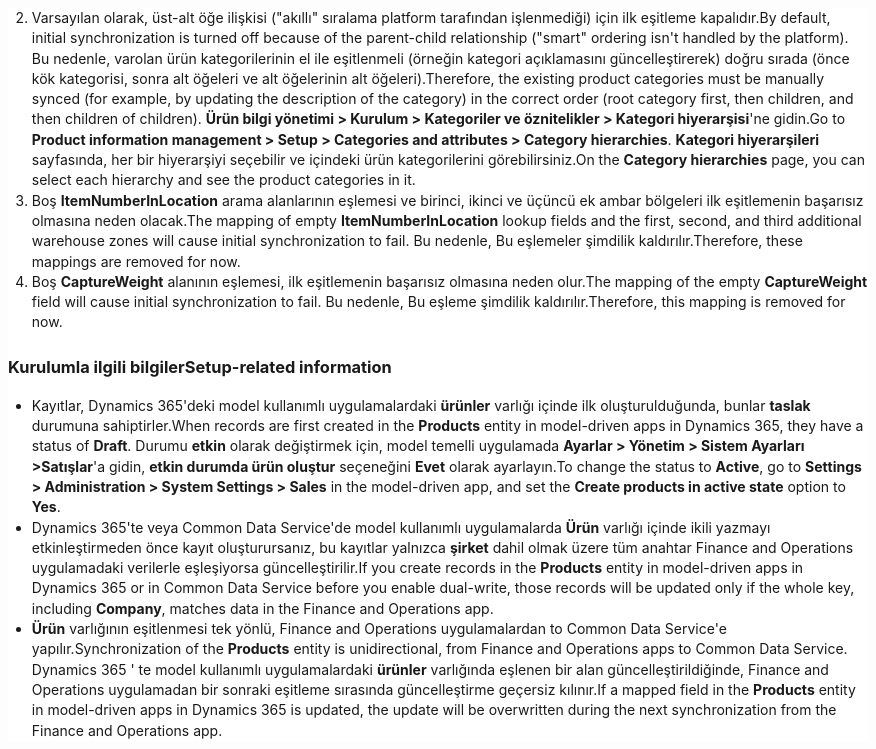2. <span data-ttu-id="641e4-243">Varsayılan olarak, üst-alt öğe ilişkisi ("akıllı" sıralama platform tarafından işlenmediği) için ilk eşitleme kapalıdır.</span><span class="sxs-lookup"><span data-stu-id="641e4-243">By default, initial synchronization is turned off because of the parent-child relationship ("smart" ordering isn't handled by the platform).</span></span> <span data-ttu-id="641e4-244">Bu nedenle, varolan ürün kategorilerinin el ile eşitlenmeli (örneğin kategori açıklamasını güncelleştirerek) doğru sırada (önce kök kategorisi, sonra alt öğeleri ve alt öğelerinin alt öğeleri).</span><span class="sxs-lookup"><span data-stu-id="641e4-244">Therefore, the existing product categories must be manually synced (for example, by updating the description of the category) in the correct order (root category first, then children, and then children of children).</span></span> <span data-ttu-id="641e4-245">**Ürün bilgi yönetimi \> Kurulum \> Kategoriler ve öznitelikler \> Kategori hiyerarşisi**'ne gidin.</span><span class="sxs-lookup"><span data-stu-id="641e4-245">Go to **Product information management \> Setup \> Categories and attributes \> Category hierarchies**.</span></span> <span data-ttu-id="641e4-246">**Kategori hiyerarşileri** sayfasında, her bir hiyerarşiyi seçebilir ve içindeki ürün kategorilerini görebilirsiniz.</span><span class="sxs-lookup"><span data-stu-id="641e4-246">On the **Category hierarchies** page, you can select each hierarchy and see the product categories in it.</span></span>
3. <span data-ttu-id="641e4-247">Boş **ItemNumberInLocation** arama alanlarının eşlemesi ve birinci, ikinci ve üçüncü ek ambar bölgeleri ilk eşitlemenin başarısız olmasına neden olacak.</span><span class="sxs-lookup"><span data-stu-id="641e4-247">The mapping of empty **ItemNumberInLocation** lookup fields and the first, second, and third additional warehouse zones will cause initial synchronization to fail.</span></span> <span data-ttu-id="641e4-248">Bu nedenle, Bu eşlemeler şimdilik kaldırılır.</span><span class="sxs-lookup"><span data-stu-id="641e4-248">Therefore, these mappings are removed for now.</span></span>
4. <span data-ttu-id="641e4-249">Boş **CaptureWeight** alanının eşlemesi, ilk eşitlemenin başarısız olmasına neden olur.</span><span class="sxs-lookup"><span data-stu-id="641e4-249">The mapping of the empty **CaptureWeight** field will cause initial synchronization to fail.</span></span> <span data-ttu-id="641e4-250">Bu nedenle, Bu eşleme şimdilik kaldırılır.</span><span class="sxs-lookup"><span data-stu-id="641e4-250">Therefore, this mapping is removed for now.</span></span>

### <a name="setup-related-information"></a><span data-ttu-id="641e4-251">Kurulumla ilgili bilgiler</span><span class="sxs-lookup"><span data-stu-id="641e4-251">Setup-related information</span></span>

+ <span data-ttu-id="641e4-252">Kayıtlar, Dynamics 365'deki model kullanımlı uygulamalardaki **ürünler** varlığı içinde ilk oluşturulduğunda, bunlar **taslak** durumuna sahiptirler.</span><span class="sxs-lookup"><span data-stu-id="641e4-252">When records are first created in the **Products** entity in model-driven apps in Dynamics 365, they have a status of **Draft**.</span></span> <span data-ttu-id="641e4-253">Durumu **etkin** olarak değiştirmek için, model temelli uygulamada **Ayarlar \> Yönetim \> Sistem Ayarları \>Satışlar**'a gidin, **etkin durumda ürün oluştur** seçeneğini **Evet** olarak ayarlayın.</span><span class="sxs-lookup"><span data-stu-id="641e4-253">To change the status to **Active**, go to **Settings \> Administration \> System Settings \> Sales** in the model-driven app, and set the **Create products in active state** option to **Yes**.</span></span>
+ <span data-ttu-id="641e4-254">Dynamics 365'te veya Common Data Service'de model kullanımlı uygulamalarda **Ürün** varlığı içinde ikili yazmayı etkinleştirmeden önce kayıt oluşturursanız, bu kayıtlar yalnızca **şirket** dahil olmak üzere tüm anahtar Finance and Operations uygulamadaki verilerle eşleşiyorsa güncelleştirilir.</span><span class="sxs-lookup"><span data-stu-id="641e4-254">If you create records in the **Products** entity in model-driven apps in Dynamics 365 or in Common Data Service before you enable dual-write, those records will be updated only if the whole key, including **Company**, matches data in the Finance and Operations app.</span></span>
+ <span data-ttu-id="641e4-255">**Ürün** varlığının eşitlenmesi tek yönlü, Finance and Operations uygulamalardan to Common Data Service'e  yapılır.</span><span class="sxs-lookup"><span data-stu-id="641e4-255">Synchronization of the **Products** entity is unidirectional, from Finance and Operations apps to Common Data Service.</span></span> <span data-ttu-id="641e4-256">Dynamics 365 ' te model kullanımlı uygulamalardaki **ürünler** varlığında eşlenen bir alan güncelleştirildiğinde, Finance and Operations uygulamadan bir sonraki eşitleme sırasında güncelleştirme geçersiz kılınır.</span><span class="sxs-lookup"><span data-stu-id="641e4-256">If a mapped field in the **Products** entity in model-driven apps in Dynamics 365 is updated, the update will be overwritten during the next synchronization from the Finance and Operations app.</span></span>
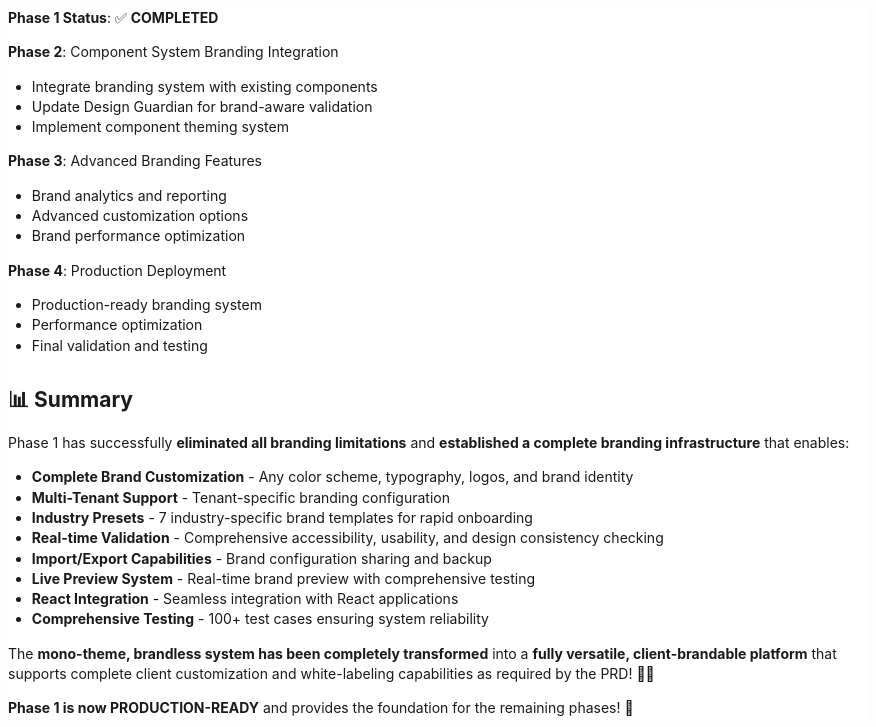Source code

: **Phase 1 Status**: ✅ **COMPLETED**

**Phase 2**: Component System Branding Integration
- Integrate branding system with existing components
- Update Design Guardian for brand-aware validation
- Implement component theming system

**Phase 3**: Advanced Branding Features
- Brand analytics and reporting
- Advanced customization options
- Brand performance optimization

**Phase 4**: Production Deployment
- Production-ready branding system
- Performance optimization
- Final validation and testing

## 📊 Summary

Phase 1 has successfully **eliminated all branding limitations** and **established a complete branding infrastructure** that enables:

- **Complete Brand Customization** - Any color scheme, typography, logos, and brand identity
- **Multi-Tenant Support** - Tenant-specific branding configuration
- **Industry Presets** - 7 industry-specific brand templates for rapid onboarding
- **Real-time Validation** - Comprehensive accessibility, usability, and design consistency checking
- **Import/Export Capabilities** - Brand configuration sharing and backup
- **Live Preview System** - Real-time brand preview with comprehensive testing
- **React Integration** - Seamless integration with React applications
- **Comprehensive Testing** - 100+ test cases ensuring system reliability

The **mono-theme, brandless system has been completely transformed** into a **fully versatile, client-brandable platform** that supports complete client customization and white-labeling capabilities as required by the PRD! 🎨✨

**Phase 1 is now PRODUCTION-READY** and provides the foundation for the remaining phases! 🚀
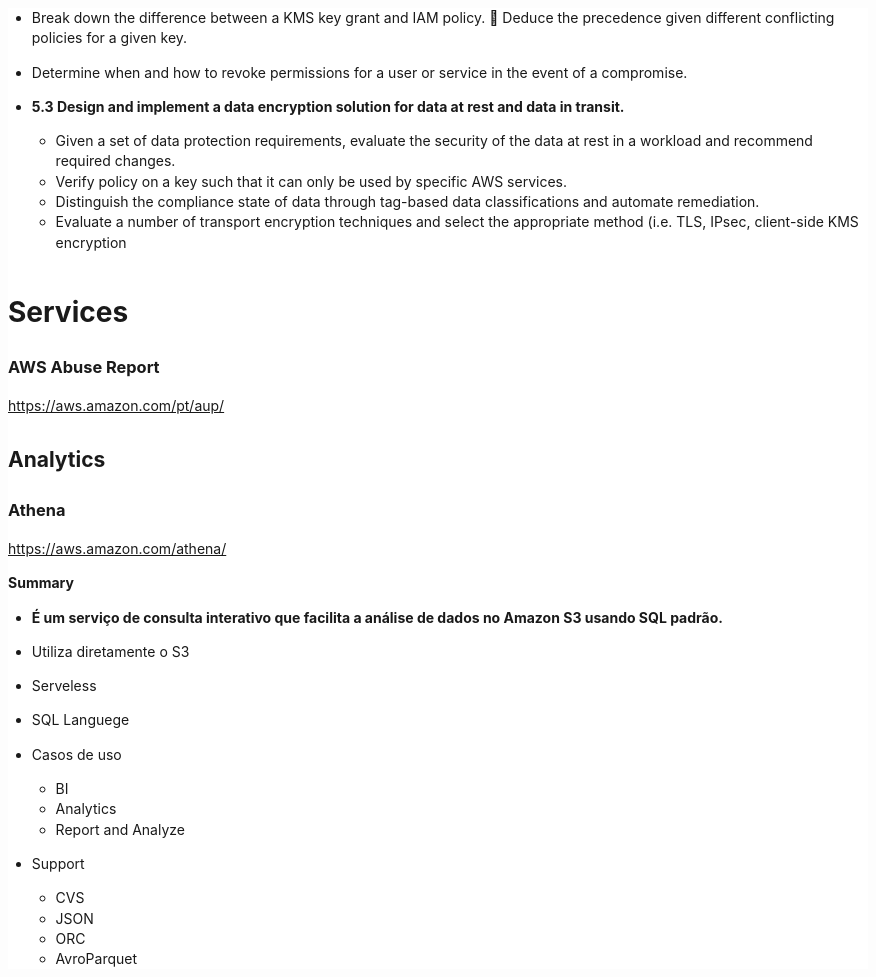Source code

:   - Break down the difference between a KMS key grant and IAM policy.  Deduce the precedence given different conflicting policies for a given key. 
  - Determine when and how to revoke permissions for a user or service in the event of a compromise. 

  

- **5.3 Design and implement a data encryption solution for data at rest and data in transit.** 

  - Given a set of data protection requirements, evaluate the security of the data at rest in a workload and recommend required changes. 
  - Verify policy on a key such that it can only be used by specific AWS services. 
  - Distinguish the compliance state of data through tag-based data classifications and automate remediation. 
  - Evaluate a number of transport encryption techniques and select the appropriate method (i.e. TLS, IPsec, client-side KMS encryption





# Services



### AWS Abuse Report

https://aws.amazon.com/pt/aup/







## Analytics

### **Athena**

https://aws.amazon.com/athena/

**Summary**

- **É um serviço de consulta interativo que facilita a análise de dados no Amazon S3 usando SQL padrão.**
- Utiliza diretamente o S3
- Serveless
- SQL Languege
- Casos de uso

  - BI
  - Analytics
  - Report and Analyze
- Support

  - CVS
  - JSON
  - ORC
  - AvroParquet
==========
What you will do: Identify every line in the items above that contains the word "Advanced", matching its capitalization exactly.

Final answer:
**Phase 3**: Advanced Branding Features
- Advanced customization options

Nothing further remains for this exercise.